■ **PROBLEM**: Your task is to reproduce exactly the lines that run from the beginning of the data through the line where "Lawrence Parish Hall" appears.
BEGIN DATA PROVIDED
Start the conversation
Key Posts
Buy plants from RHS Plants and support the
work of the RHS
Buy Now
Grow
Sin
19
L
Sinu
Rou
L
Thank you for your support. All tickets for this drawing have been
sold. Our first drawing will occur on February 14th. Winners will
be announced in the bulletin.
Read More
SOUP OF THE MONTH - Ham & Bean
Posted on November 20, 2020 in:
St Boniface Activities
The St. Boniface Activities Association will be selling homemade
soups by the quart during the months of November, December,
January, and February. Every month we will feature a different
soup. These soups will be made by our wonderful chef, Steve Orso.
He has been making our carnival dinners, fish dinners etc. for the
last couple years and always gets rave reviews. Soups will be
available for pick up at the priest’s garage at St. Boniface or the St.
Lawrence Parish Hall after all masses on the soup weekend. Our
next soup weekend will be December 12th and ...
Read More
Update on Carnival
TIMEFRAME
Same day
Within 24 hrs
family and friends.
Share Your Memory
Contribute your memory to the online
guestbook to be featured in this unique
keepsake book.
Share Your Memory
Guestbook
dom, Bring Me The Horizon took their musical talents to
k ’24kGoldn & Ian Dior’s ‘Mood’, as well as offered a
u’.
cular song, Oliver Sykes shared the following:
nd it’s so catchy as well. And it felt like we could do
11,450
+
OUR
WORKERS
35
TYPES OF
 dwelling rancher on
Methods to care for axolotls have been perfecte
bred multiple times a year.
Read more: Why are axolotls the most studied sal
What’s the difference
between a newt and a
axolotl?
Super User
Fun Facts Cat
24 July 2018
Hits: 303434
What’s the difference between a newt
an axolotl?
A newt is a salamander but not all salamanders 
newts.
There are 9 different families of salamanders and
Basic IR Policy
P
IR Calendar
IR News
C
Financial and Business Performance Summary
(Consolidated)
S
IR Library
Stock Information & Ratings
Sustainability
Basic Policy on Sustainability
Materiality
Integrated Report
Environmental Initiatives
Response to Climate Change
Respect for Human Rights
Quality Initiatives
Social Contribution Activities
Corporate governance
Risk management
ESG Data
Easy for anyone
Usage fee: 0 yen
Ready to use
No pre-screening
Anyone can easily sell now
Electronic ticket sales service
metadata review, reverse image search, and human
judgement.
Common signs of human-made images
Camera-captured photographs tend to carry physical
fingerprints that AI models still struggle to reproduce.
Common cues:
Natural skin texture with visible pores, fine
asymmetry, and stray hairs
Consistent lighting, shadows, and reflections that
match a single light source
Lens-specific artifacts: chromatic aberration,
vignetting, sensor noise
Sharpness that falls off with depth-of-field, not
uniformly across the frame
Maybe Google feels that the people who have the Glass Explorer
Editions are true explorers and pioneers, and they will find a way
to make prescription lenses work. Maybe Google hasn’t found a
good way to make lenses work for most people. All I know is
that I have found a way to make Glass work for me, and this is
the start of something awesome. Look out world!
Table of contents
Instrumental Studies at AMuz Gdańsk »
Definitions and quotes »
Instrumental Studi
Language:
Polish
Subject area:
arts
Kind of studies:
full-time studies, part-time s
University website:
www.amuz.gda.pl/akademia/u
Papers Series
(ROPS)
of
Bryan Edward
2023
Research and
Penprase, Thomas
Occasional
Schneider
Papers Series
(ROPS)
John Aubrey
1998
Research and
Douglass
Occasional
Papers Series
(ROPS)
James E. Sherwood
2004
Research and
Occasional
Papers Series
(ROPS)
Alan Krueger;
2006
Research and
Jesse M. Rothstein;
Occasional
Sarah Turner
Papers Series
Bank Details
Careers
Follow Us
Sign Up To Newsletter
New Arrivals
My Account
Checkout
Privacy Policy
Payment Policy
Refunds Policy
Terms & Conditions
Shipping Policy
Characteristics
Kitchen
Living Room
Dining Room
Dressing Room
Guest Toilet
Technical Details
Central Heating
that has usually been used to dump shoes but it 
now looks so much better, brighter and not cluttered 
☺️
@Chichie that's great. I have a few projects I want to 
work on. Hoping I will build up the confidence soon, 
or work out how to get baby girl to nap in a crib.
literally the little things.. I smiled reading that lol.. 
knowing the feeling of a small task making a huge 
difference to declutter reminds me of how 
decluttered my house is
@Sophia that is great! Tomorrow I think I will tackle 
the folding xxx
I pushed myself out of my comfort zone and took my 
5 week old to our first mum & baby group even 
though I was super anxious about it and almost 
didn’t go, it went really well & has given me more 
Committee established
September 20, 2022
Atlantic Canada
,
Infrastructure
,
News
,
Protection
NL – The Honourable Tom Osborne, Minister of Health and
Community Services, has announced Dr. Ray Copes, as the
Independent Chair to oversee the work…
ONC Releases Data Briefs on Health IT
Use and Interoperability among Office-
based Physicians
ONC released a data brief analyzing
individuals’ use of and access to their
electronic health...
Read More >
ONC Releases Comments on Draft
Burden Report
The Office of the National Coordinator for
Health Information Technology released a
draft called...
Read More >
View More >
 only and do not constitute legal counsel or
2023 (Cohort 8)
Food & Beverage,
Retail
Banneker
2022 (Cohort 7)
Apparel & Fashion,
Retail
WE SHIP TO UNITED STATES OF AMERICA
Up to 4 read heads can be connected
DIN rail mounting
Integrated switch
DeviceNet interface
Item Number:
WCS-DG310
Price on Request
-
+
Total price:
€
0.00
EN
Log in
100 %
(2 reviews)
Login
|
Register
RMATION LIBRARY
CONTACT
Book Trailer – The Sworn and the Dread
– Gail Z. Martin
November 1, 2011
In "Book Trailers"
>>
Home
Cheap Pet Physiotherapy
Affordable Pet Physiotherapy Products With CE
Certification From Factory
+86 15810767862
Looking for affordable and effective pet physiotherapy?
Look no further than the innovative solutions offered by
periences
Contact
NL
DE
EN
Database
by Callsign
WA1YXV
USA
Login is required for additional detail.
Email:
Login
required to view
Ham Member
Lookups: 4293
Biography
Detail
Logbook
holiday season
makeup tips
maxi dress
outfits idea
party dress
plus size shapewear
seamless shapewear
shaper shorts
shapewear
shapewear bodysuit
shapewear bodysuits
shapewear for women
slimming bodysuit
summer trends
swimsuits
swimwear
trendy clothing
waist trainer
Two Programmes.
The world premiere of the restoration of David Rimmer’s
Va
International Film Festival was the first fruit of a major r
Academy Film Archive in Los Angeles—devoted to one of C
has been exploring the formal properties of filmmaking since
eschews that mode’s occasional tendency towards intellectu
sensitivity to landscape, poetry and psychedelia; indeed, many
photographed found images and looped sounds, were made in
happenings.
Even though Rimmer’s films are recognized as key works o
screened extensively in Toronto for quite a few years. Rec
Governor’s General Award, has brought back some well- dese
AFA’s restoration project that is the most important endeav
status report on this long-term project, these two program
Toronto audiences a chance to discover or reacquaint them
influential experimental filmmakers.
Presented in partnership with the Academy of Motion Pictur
END DATA PROVIDED
■ **THE ANSWER**:
Start the conversation
Key Posts
Buy plants from RHS Plants and support the
work of the RHS
Buy Now
Grow
Sin
19
L
Sinu
Rou
L
Thank you for your support. All tickets for this drawing have been
sold. Our first drawing will occur on February 14th. Winners will
be announced in the bulletin.
Read More
SOUP OF THE MONTH - Ham & Bean
Posted on November 20, 2020 in:
St Boniface Activities
The St. Boniface Activities Association will be selling homemade
soups by the quart during the months of November, December,
January, and February. Every month we will feature a different
soup. These soups will be made by our wonderful chef, Steve Orso.
He has been making our carnival dinners, fish dinners etc. for the
last couple years and always gets rave reviews. Soups will be
available for pick up at the priest’s garage at St. Boniface or the St.
Lawrence Parish Hall after all masses on the soup weekend. Our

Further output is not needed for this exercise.